Hong Kong Showcases Intangible Heritage Through Summit and Culinary Feast
A launch event for the 2026 edition of "ICH June" was held on 4 June at the Hong Kong Palace Museum, unveiling a series of initiatives designed to advance the preservation and innovative development of the city's intangible cultural heritage.
The programme, organised by the Hua Xia Foundation, the Beijing-Hong Kong Academic Exchange Centre, and Cultural Power, has been running annually since its inaugural edition in 2024. This year's edition adopts the theme "Shared Roots, Convergent Streams" (Tong Yuan Gong Liu), underscoring the historical and developmental ties between Hong Kong's intangible cultural heritage and that of the Guangdong-Hong Kong-Macao Greater Bay Area and the wider nation.
Central to the schedule is the ICH Summit, scheduled for 13 June at the Hong Kong Palace Museum, convened under the banner "Shared Roots and Convergent Streams – Cross‑Border Symbiosis and Local Innovation of ICH". According to a report by People's Daily, the summit will bring together experts from UNESCO alongside conservation specialists, academics, and practitioners from the mainland, Hong Kong, and Macau to examine new pathways for the protection, management, transmission, and development of intangible cultural heritage through thematic discussions and case studies, while fostering cross‑regional collaboration. The Standard adds that findings gathered from local universities and secondary schools on eight topics concerning the current state and future prospects of ICH transmission will be presented by Hong Kong youth, with the aim of broadening public engagement and encouraging generational participation.
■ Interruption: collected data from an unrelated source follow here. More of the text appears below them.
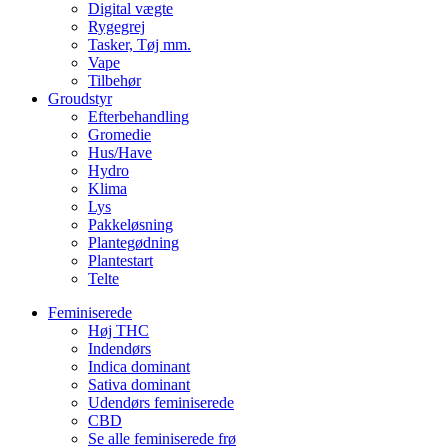
Digital vægte
Rygegrej
Tasker, Tøj mm.
Vape
Tilbehør
Groudstyr
Efterbehandling
Gromedie
Hus/Have
Hydro
Klima
Lys
Pakkeløsning
Plantegødning
Plantestart
Telte
Feminiserede
Høj THC
Indendørs
Indica dominant
Sativa dominant
Udendørs feminiserede
CBD
Se alle feminiserede frø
Alongside the academic proceedings, the ICH Feast (Fei Yi Ya Yan) forms a significant component of this year's programme. Curated in partnership with King Lung Heen, the Chinese restaurant within the Hong Kong Palace Museum, the feast draws inspiration from Hong Kong's culinary traditions and local ICH elements. Sing Tao Headline reports that the menu features dishes crafted from locally sourced ingredients, including golden five‑layer pork prepared with shrimp paste and shrimp sauce, fragrant salted fish with lettuce, and a milk tea jelly moulded in the shape of a stone lion – all of which incorporate ICH elements related to Hong Kong's food culture. The feast is scheduled to take place on the evening of the summit, with around 20 tables anticipated to seat some 240 guests. The menu is being made publicly available without copyright restrictions, a move intended to encourage the catering industry to adopt and adapt these ICH‑inspired creations.
The organisers have emphasised that Hong Kong, with its distinctive advantage as a hub where Chinese and foreign cultures converge, will continue to serve as a "super‑connector" and "super‑value‑adder" in facilitating exchanges and cooperation in intangible cultural heritage resources, thereby contributing to the creative transformation and innovative development of traditional culture.